We believe that global markets present an attractive investment opportunity following a sharp correction, but people are reluctant to invest given the recent negative experiences. In our framework, whenever a sector or thematic fund makes a large negative return, say around negative 40% over a one-year time frame, it becomes a good point to evaluate the offering and, if satisfied, such Can be positive on occasion. It was on this basis that we launched ICICI Prudential US Bluechip Equity Fund in 2012 when the US markets did not give any returns for almost 12 years. Over the years, this framework has worked well for us, and we are confident in this approach. This is the reason why we have recently launched a Commodity Fund and a PSU Equity Fund, as we do not worry about the dilution of past returns.

Some of the new age tech stocks listed in 2021 have come down significantly below their IPO prices. Do you see any value in them?

We are learning to value new age companies. It’s a challenge, because some of these companies don’t have earnings. Hence, there is a need to learn in valuing such companies.

Are You Bullish on the Yield Curve?

In the current market environment, we are comfortable with medium term accrual products as they have good yield to maturity. This is not a phase of long term risk.

With ICICI Pru MF schemes covering almost every investment style, sector and theme, how do you indicate the strategy to investors? For example, you may be bearish on Pharma (hypothetically), but you also have healthcare funds. You may be bearish on large caps, but you have a large cap fund.

Being a large AMC, we offer a range of offerings that are managed to suit different investment styles and objectives. So, this is not a model type approach. There are schemes like Thematic Advantage, wherein the fund manager has the flexibility to invest in different themes which we believe will benefit but otherwise each fund will run as per its own mandate. For example, technology and pharma underperformed in the last one year, while banking gave good returns.

How do you stay focused on your bets, especially contrarian ones, when there is likely to be a lot of negative news flow?

Working for over three decades has the advantage that it enables you to reduce noise.
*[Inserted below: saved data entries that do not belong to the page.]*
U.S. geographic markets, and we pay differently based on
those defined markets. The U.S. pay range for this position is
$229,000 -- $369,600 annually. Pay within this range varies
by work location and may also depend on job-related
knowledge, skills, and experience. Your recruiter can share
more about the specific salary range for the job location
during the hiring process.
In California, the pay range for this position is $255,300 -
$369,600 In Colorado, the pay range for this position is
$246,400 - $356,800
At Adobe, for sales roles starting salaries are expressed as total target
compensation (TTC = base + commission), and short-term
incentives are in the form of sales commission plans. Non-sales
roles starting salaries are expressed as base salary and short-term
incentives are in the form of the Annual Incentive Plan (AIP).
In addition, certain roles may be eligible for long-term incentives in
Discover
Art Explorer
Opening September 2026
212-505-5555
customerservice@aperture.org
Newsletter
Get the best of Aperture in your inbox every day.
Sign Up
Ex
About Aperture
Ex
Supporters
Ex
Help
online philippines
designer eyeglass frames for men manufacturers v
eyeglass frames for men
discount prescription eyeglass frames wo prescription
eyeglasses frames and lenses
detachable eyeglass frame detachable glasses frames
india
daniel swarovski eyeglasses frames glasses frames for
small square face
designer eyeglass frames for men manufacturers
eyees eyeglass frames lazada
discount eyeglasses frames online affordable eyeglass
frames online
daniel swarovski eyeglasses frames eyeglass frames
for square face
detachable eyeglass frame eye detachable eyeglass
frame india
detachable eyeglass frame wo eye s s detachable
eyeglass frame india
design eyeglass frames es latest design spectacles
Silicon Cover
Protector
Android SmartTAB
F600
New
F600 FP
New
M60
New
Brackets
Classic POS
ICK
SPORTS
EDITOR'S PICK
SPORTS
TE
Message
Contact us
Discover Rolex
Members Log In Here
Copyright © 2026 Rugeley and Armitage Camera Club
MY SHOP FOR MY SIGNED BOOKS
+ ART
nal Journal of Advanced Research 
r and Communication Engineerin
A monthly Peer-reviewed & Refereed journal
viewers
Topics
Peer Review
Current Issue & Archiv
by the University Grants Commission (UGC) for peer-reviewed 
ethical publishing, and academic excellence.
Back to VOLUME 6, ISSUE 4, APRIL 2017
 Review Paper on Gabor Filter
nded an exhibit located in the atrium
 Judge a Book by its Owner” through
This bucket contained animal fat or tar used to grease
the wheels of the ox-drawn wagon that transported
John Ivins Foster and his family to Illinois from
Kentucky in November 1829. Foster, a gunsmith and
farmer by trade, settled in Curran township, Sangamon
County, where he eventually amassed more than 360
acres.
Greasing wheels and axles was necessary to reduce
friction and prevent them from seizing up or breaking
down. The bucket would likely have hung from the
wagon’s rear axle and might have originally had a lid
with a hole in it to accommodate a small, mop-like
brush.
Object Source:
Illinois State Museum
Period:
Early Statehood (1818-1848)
At a fund house level, we have put in place a framework for hiring new analysts, and gradually inculcating them with fund management responsibilities, instead of hiring fund managers from the industry. Today, most investment team members who are successfully managing a variety of strategies are internally prepared. The team also has enough resources. All this has enabled us to create a good culture and make counter-cyclical investing exposed to experiences where the early stages of investing may not necessarily generate returns, but with patience, most calls work out in the long run.

For example, we bought metals in 2018 which did not work for two years but gave returns after that. Similarly, we bought power and telecom in 2018, it again did not work for two-three years, after which the call came.

The absence of biases and a superior investment culture allows budding investment professionals to absorb the counter-cyclical thought process, which can otherwise be very challenging given the emotional problems associated with such an investment thought process.

In the large cap space, do you see active funds generating alpha?

The challenge here is that we must take an active part, be patient and allow the investment to generate returns. In this way, one can create an alpha. On the other hand, if you go too close to the benchmark, it won’t work. The challenge for Large Cap Funds emerges from flexible mandate strategies like ICICI Prudential India Opportunities Fund, which has a lot of active stock and has generated good alpha for investors over the past three years. This is also the kind of offering that can go through phases of poor performance. Thus, it is going to be an uphill and an ongoing battle, which itself makes room for passive strategies to coexist.